----- Records shown

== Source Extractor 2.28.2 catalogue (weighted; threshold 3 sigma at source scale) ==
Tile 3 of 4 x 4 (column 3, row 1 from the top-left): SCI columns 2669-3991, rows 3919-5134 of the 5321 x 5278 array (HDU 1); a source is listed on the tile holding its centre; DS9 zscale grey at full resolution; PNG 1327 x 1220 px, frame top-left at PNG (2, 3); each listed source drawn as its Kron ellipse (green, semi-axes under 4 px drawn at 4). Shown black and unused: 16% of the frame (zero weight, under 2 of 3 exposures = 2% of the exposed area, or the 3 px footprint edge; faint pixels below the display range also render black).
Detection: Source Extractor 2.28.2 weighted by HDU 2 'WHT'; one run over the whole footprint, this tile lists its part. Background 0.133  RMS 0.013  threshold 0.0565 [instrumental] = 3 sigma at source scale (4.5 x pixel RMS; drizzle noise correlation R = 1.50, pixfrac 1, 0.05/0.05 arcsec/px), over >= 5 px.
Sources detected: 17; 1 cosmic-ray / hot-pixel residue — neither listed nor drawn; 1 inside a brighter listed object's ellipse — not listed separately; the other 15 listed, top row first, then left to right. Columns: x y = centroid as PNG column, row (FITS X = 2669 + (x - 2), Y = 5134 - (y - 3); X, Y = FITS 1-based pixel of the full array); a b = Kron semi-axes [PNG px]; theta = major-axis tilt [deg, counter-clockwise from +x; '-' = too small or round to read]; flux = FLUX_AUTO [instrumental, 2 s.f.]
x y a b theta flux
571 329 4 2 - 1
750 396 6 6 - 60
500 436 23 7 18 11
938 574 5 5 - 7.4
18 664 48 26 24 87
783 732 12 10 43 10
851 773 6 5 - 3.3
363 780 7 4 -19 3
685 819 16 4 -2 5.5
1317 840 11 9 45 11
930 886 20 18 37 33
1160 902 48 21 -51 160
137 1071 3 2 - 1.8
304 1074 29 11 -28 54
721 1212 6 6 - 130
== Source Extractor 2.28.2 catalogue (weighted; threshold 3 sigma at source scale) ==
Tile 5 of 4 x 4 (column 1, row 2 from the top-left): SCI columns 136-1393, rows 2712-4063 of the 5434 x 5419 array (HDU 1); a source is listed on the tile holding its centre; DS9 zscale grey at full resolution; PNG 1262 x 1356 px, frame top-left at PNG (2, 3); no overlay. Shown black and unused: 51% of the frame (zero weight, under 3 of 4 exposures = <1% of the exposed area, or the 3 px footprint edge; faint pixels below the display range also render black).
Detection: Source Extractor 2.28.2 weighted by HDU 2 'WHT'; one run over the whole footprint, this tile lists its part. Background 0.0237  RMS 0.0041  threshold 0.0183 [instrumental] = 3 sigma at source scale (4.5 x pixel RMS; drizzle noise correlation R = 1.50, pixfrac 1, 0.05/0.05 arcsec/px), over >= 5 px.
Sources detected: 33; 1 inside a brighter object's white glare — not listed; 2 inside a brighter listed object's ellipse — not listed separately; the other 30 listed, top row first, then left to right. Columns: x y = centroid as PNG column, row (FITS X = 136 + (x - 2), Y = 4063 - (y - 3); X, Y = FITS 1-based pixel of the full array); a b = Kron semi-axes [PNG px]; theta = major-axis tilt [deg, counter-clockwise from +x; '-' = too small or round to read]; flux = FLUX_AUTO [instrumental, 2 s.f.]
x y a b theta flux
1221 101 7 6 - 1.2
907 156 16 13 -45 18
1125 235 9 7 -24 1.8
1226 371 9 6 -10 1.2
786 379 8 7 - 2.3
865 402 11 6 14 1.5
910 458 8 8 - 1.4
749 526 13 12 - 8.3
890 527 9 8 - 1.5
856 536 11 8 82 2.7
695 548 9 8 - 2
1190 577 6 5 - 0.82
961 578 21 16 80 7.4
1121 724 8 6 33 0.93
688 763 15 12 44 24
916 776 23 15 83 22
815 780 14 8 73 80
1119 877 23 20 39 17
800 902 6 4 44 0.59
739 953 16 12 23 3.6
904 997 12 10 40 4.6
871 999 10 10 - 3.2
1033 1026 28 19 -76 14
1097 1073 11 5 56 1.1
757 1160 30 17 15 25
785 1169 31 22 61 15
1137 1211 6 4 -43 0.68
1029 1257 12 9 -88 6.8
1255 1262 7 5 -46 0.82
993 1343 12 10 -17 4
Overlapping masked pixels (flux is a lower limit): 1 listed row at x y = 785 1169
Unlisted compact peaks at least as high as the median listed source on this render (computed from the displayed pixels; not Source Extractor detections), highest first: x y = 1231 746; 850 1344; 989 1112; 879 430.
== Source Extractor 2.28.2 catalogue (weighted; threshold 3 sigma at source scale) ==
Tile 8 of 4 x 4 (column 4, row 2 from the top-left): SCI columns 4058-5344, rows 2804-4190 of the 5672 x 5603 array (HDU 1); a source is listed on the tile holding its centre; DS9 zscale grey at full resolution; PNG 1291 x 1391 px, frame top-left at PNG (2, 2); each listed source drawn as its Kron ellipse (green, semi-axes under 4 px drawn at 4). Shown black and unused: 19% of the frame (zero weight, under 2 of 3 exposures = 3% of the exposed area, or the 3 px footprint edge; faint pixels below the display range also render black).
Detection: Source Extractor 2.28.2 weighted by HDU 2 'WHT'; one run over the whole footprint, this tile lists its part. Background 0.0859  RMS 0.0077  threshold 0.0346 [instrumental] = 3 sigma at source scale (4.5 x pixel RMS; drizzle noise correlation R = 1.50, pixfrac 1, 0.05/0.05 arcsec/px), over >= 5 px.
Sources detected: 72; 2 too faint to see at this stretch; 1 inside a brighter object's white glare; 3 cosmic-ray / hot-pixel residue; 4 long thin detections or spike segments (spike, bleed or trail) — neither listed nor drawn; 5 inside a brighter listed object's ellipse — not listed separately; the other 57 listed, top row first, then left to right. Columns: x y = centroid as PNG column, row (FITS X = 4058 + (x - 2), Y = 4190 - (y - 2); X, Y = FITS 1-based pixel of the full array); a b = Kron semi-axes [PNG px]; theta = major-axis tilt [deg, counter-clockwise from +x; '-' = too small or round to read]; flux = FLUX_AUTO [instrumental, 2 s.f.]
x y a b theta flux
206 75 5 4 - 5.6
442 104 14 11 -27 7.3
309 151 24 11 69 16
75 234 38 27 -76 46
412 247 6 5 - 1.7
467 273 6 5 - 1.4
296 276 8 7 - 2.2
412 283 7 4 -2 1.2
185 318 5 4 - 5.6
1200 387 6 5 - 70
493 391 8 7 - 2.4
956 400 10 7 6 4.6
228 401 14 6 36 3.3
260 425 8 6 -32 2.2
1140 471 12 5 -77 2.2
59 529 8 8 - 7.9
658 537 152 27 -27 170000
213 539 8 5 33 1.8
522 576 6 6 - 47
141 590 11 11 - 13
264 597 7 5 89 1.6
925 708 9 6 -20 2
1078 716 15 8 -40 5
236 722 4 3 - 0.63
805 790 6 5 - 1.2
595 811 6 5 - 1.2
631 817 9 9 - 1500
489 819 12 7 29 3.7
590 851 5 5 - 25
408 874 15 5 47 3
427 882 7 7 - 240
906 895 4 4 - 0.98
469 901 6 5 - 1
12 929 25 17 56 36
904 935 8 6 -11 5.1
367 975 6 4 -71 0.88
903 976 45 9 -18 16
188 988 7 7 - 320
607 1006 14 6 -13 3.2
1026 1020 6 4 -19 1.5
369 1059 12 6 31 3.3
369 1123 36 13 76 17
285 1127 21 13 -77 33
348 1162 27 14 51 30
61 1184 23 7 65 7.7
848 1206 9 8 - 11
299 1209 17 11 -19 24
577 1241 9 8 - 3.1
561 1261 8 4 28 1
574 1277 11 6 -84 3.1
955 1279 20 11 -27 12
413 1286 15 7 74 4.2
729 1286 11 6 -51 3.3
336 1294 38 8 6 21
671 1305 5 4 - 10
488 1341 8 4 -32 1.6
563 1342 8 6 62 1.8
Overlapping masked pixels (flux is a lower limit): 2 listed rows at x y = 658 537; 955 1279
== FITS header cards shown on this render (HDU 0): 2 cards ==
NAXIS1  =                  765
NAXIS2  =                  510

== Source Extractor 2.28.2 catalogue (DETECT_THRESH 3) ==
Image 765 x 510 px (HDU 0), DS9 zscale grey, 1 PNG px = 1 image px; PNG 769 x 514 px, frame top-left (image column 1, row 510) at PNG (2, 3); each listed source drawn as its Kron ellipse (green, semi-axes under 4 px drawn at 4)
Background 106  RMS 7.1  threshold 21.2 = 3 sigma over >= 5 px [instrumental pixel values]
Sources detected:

----------

**Goal of the exercise**
Can you copy the records from their first line through the line containing "851 773 6 5 - 3.3", both included, reproducing each line unchanged?

**Exercise result**
== Source Extractor 2.28.2 catalogue (weighted; threshold 3 sigma at source scale) ==
Tile 3 of 4 x 4 (column 3, row 1 from the top-left): SCI columns 2669-3991, rows 3919-5134 of the 5321 x 5278 array (HDU 1); a source is listed on the tile holding its centre; DS9 zscale grey at full resolution; PNG 1327 x 1220 px, frame top-left at PNG (2, 3); each listed source drawn as its Kron ellipse (green, semi-axes under 4 px drawn at 4). Shown black and unused: 16% of the frame (zero weight, under 2 of 3 exposures = 2% of the exposed area, or the 3 px footprint edge; faint pixels below the display range also render black).
Detection: Source Extractor 2.28.2 weighted by HDU 2 'WHT'; one run over the whole footprint, this tile lists its part. Background 0.133  RMS 0.013  threshold 0.0565 [instrumental] = 3 sigma at source scale (4.5 x pixel RMS; drizzle noise correlation R = 1.50, pixfrac 1, 0.05/0.05 arcsec/px), over >= 5 px.
Sources detected: 17; 1 cosmic-ray / hot-pixel residue — neither listed nor drawn; 1 inside a brighter listed object's ellipse — not listed separately; the other 15 listed, top row first, then left to right. Columns: x y = centroid as PNG column, row (FITS X = 2669 + (x - 2), Y = 5134 - (y - 3); X, Y = FITS 1-based pixel of the full array); a b = Kron semi-axes [PNG px]; theta = major-axis tilt [deg, counter-clockwise from +x; '-' = too small or round to read]; flux = FLUX_AUTO [instrumental, 2 s.f.]
x y a b theta flux
571 329 4 2 - 1
750 396 6 6 - 60
500 436 23 7 18 11
938 574 5 5 - 7.4
18 664 48 26 24 87
783 732 12 10 43 10
851 773 6 5 - 3.3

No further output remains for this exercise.